* [Problem statement]
Please copy every line of the data in which the string "blood" appears.

%%

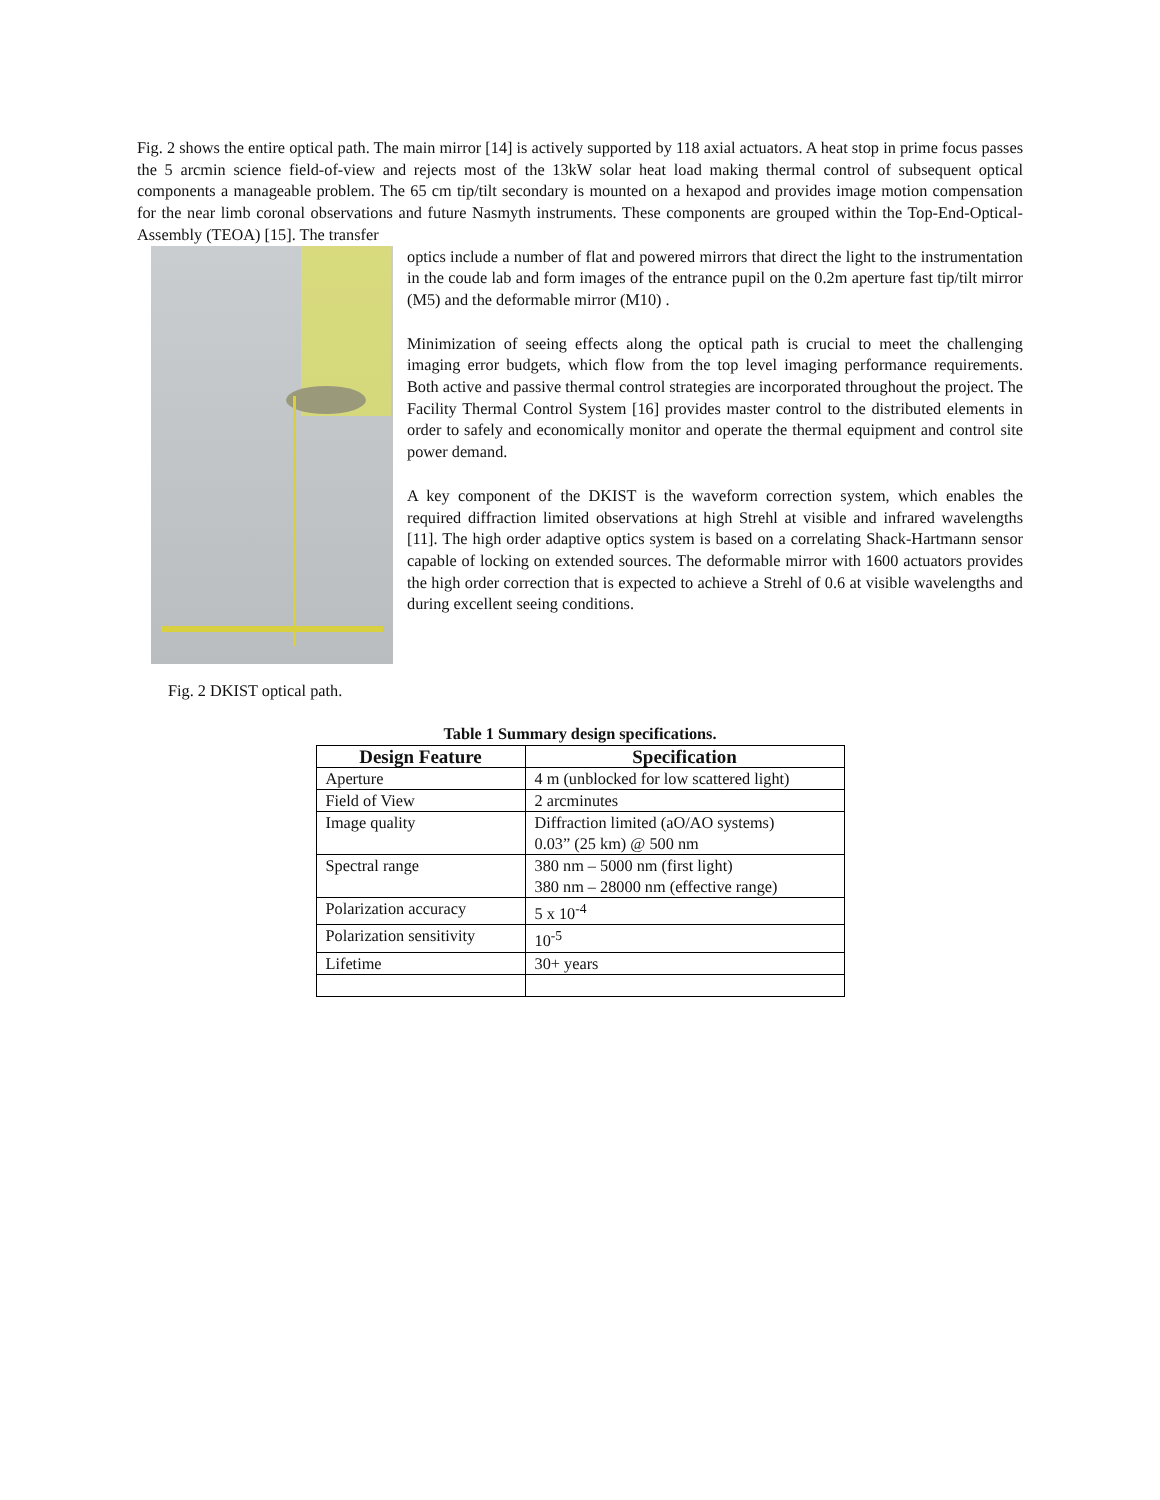Fig. 2 shows the entire optical path. The main mirror [14] is actively supported by 118 axial actuators. A heat stop in prime focus passes the 5 arcmin science field-of-view and rejects most of the 13kW solar heat load making thermal control of subsequent optical components a manageable problem. The 65 cm tip/tilt secondary is mounted on a hexapod and provides image motion compensation for the near limb coronal observations and future Nasmyth instruments. These components are grouped within the Top-End-Optical-Assembly (TEOA) [15]. The transfer
optics include a number of flat and powered mirrors that direct the light to the instrumentation in the coude lab and form images of the entrance pupil on the 0.2m aperture fast tip/tilt mirror (M5) and the deformable mirror (M10) .
Minimization of seeing effects along the optical path is crucial to meet the challenging imaging error budgets, which flow from the top level imaging performance requirements. Both active and passive thermal control strategies are incorporated throughout the project. The Facility Thermal Control System [16] provides master control to the distributed elements in order to safely and economically monitor and operate the thermal equipment and control site power demand.
A key component of the DKIST is the waveform correction system, which enables the required diffraction limited observations at high Strehl at visible and infrared wavelengths [11]. The high order adaptive optics system is based on a correlating Shack-Hartmann sensor capable of locking on extended sources. The deformable mirror with 1600 actuators provides the high order correction that is expected to achieve a Strehl of 0.6 at visible wavelengths and during excellent seeing conditions.
Fig. 2 DKIST optical path.
Table 1 Summary design specifications.
| Design Feature | Specification |
| --- | --- |
| Aperture | 4 m (unblocked for low scattered light) |
| Field of View | 2 arcminutes |
| Image quality | Diffraction limited (aO/AO systems) 0.03” (25 km) @ 500 nm |
| Spectral range | 380 nm – 5000 nm (first light) 380 nm – 28000 nm (effective range) |
| Polarization accuracy | 5 x 10<sup>-4</sup> |
| Polarization sensitivity | 10<sup>-5</sup> |
| Lifetime | 30+ years |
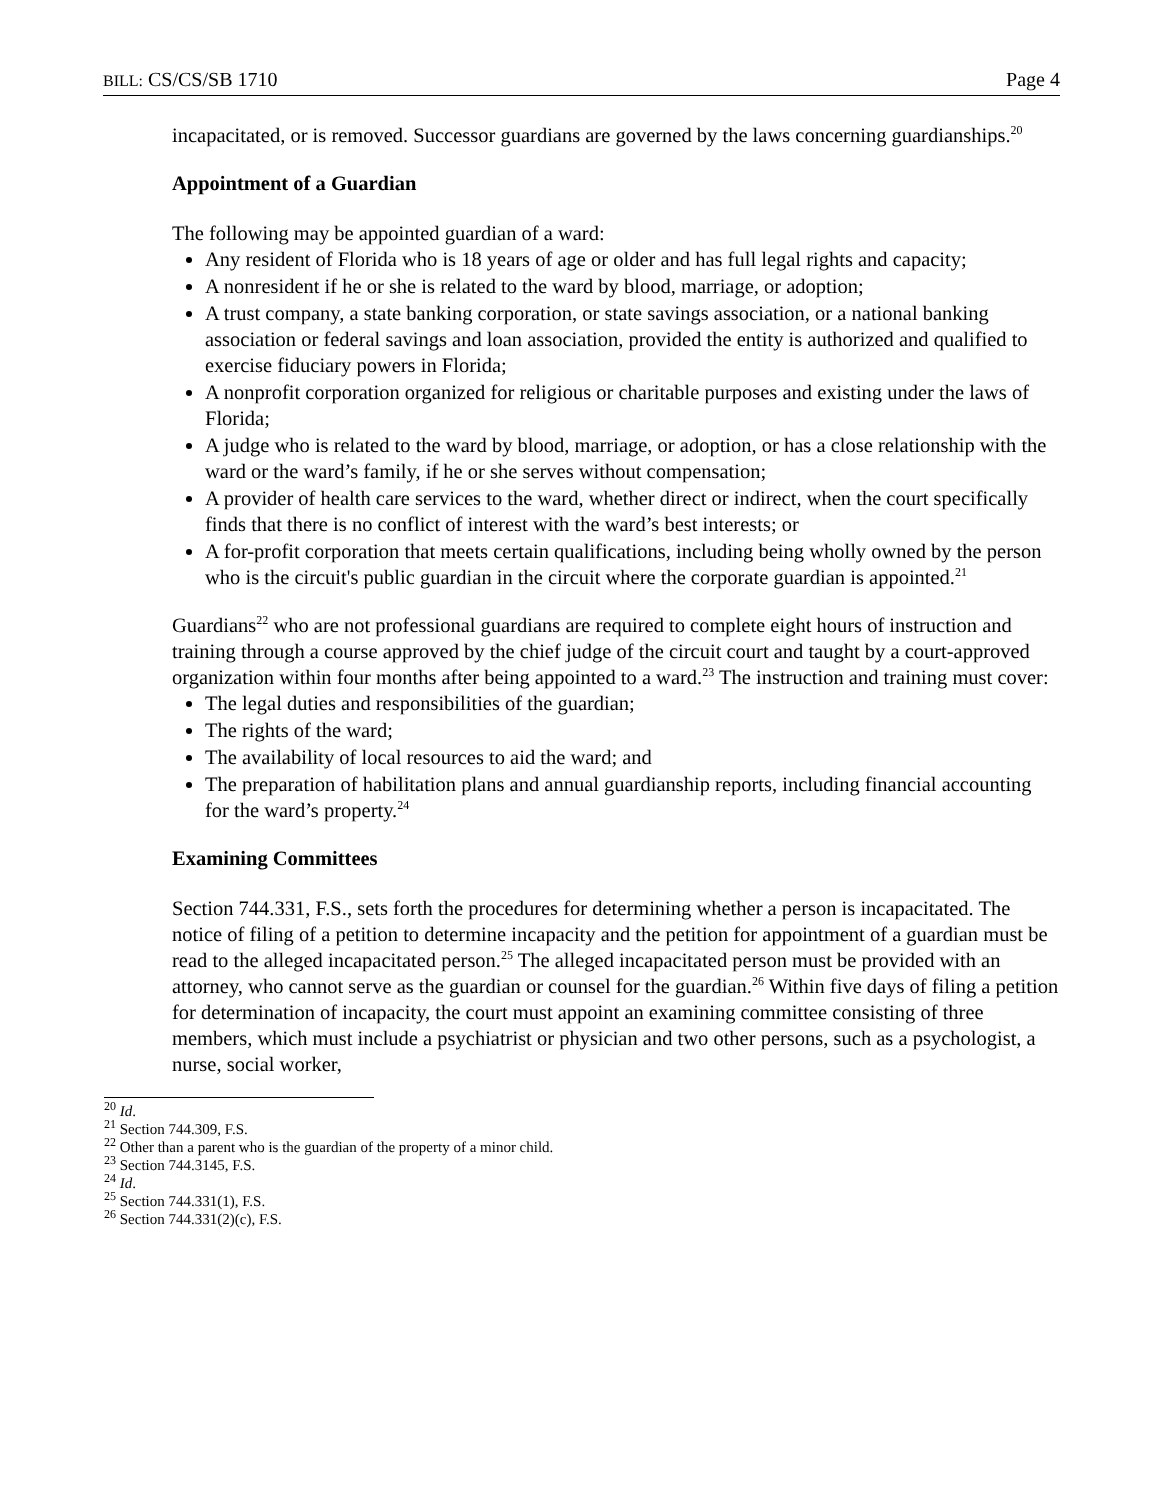BILL: CS/CS/SB 1710 Page 4
incapacitated, or is removed. Successor guardians are governed by the laws concerning guardianships.<sup>20</sup>
Appointment of a Guardian
The following may be appointed guardian of a ward:
Any resident of Florida who is 18 years of age or older and has full legal rights and capacity;
A nonresident if he or she is related to the ward by blood, marriage, or adoption;
A trust company, a state banking corporation, or state savings association, or a national banking association or federal savings and loan association, provided the entity is authorized and qualified to exercise fiduciary powers in Florida;
A nonprofit corporation organized for religious or charitable purposes and existing under the laws of Florida;
A judge who is related to the ward by blood, marriage, or adoption, or has a close relationship with the ward or the ward’s family, if he or she serves without compensation;
A provider of health care services to the ward, whether direct or indirect, when the court specifically finds that there is no conflict of interest with the ward’s best interests; or
A for-profit corporation that meets certain qualifications, including being wholly owned by the person who is the circuit's public guardian in the circuit where the corporate guardian is appointed.<sup>21</sup>
Guardians<sup>22</sup> who are not professional guardians are required to complete eight hours of instruction and training through a course approved by the chief judge of the circuit court and taught by a court-approved organization within four months after being appointed to a ward.<sup>23</sup> The instruction and training must cover:
The legal duties and responsibilities of the guardian;
The rights of the ward;
The availability of local resources to aid the ward; and
The preparation of habilitation plans and annual guardianship reports, including financial accounting for the ward’s property.<sup>24</sup>
Examining Committees
Section 744.331, F.S., sets forth the procedures for determining whether a person is incapacitated. The notice of filing of a petition to determine incapacity and the petition for appointment of a guardian must be read to the alleged incapacitated person.<sup>25</sup> The alleged incapacitated person must be provided with an attorney, who cannot serve as the guardian or counsel for the guardian.<sup>26</sup> Within five days of filing a petition for determination of incapacity, the court must appoint an examining committee consisting of three members, which must include a psychiatrist or physician and two other persons, such as a psychologist, a nurse, social worker,
<sup>20</sup> Id.
<sup>21</sup> Section 744.309, F.S.
<sup>22</sup> Other than a parent who is the guardian of the property of a minor child.
<sup>23</sup> Section 744.3145, F.S.
<sup>24</sup> Id.
<sup>25</sup> Section 744.331(1), F.S.
<sup>26</sup> Section 744.331(2)(c), F.S.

%%

* [Exercise result]
A nonresident if he or she is related to the ward by blood, marriage, or adoption;
A judge who is related to the ward by blood, marriage, or adoption, or has a close relationship with the ward or the ward’s family, if he or she serves without compensation;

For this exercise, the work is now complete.